Imaging the Sun in H-alpha

The observations shown here are made with a Coronado "Personal Solar Telescope" (PST). The off-band images have the filter tuned off the H-alpha line as far as possible to the blue (~0.2 nm). The on-band images are made with the addition of the SM40 etalon. The product of the PST and SM40 results in a sharper and narrower bandpass, giving a higher contrast view of features on the disk. A schematic view of the bandpass is shown in the figure. This gives estimates of the PST and SM40 bandpasses and their product - superimposed on the McMath FTS solar spectral atlas (see:

The images are recorded with a Sony DSC F-717 five megapixel digital camera coupled to the telescope with a DigimaxT 40 eyepiece. The major problem in using a standard colour digital camera with a monchromatic source like H-alpha is that the camera only sees the image in its 'red' pixels, ie, one out of every four (normally, these cameras have two green and one blue for every red pixel). This means that an individual exposure has poor resolution and suffers from the pixel interpolation artifacts arising from the algorithm used in constructing a 3-colour image from the sets of four pixels.

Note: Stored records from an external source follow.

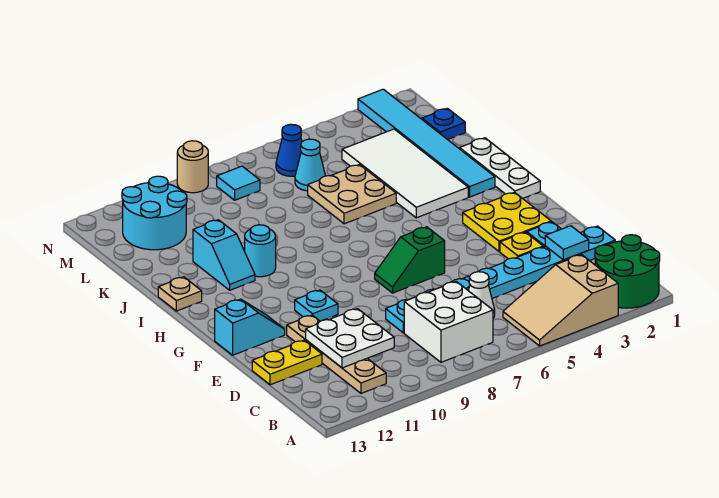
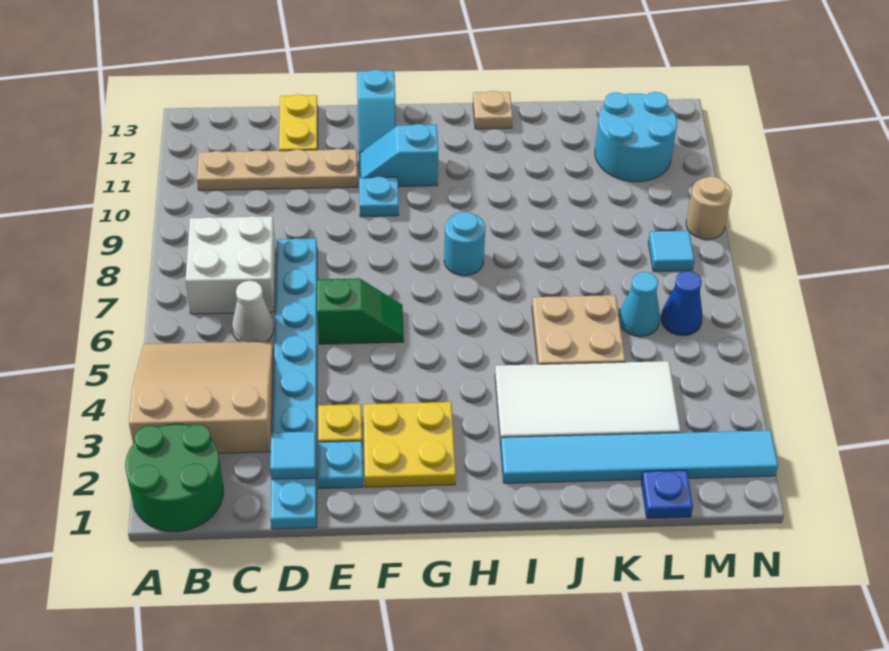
tan 2x3 slope [503,255,618,346] -> tan 3x3 slope [129,341,273,453]
white 2x2 plate [306,309,394,368] -> none
green 1x2 slope [375,227,445,293] -> green 1x2 slope turned to [317,278,404,344]
white 1x3 plate [460,138,540,198] -> none
cyan 1x1 round brick [245,225,276,277] -> cyan 1x1 round brick moved to [444,212,485,276]
cyan 1x2 slope [193,220,255,290] -> cyan 1x2 slope moved to [359,124,438,187]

This problem can be alleviated by averaging or 'stacking' many similar images. I usually take between 9 and 30 images, align them with one another and then stack them. With Mac OS X, I use a shareware program called "Keith's Image Stacker" written by Keith Wiley. The resulting average can then be further processed and 'colourised' in a program like Photoshop.

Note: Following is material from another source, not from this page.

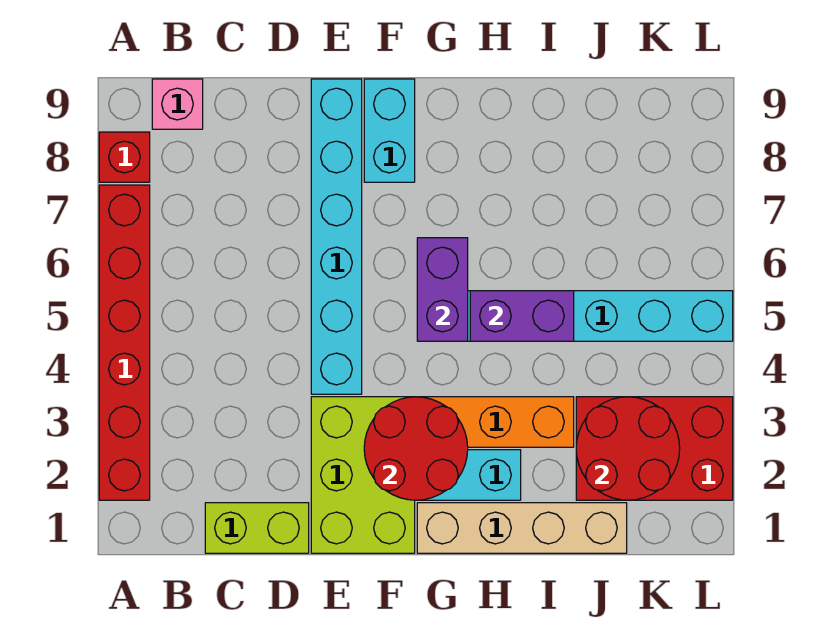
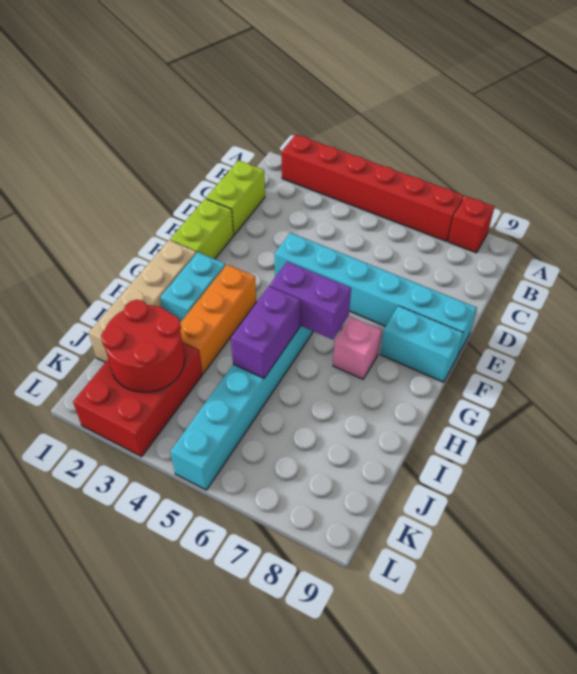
pink 1x1 brick [152,79,203,129] -> pink 1x1 brick moved to [333,317,381,379]
lime 2x3 brick [311,397,415,553] -> lime 1x2 brick [170,199,234,259]
red 2x2 round brick [364,397,468,500] -> none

I have found it best when using the Sony camera to expose frames in the "Night Shot" mode. This works without the infrared blocking filter necessary for normal colour pictures and allows some H-alpha light to be detected through the filter red-leaks in the green and blue pixels. At least, I think this is what happens - but it is hard to tell since the Night Shot processing algorithm seems to distribute signal almost equally amongst the red, green and blue channels.

Typical individual exposures are 1/30 sec at ASA 250 for the on-band and a little faster for the off-band. These arise from setting the auto-exposure to +0.7EV.

Most of the pictures are taken with an altaz mount: this means that the images are aligned neither exactly NS nor along the Solar rotation axis. I flip them to be approximately North at the top and East to the left: but they are taken with the camera vertical at the local time/place.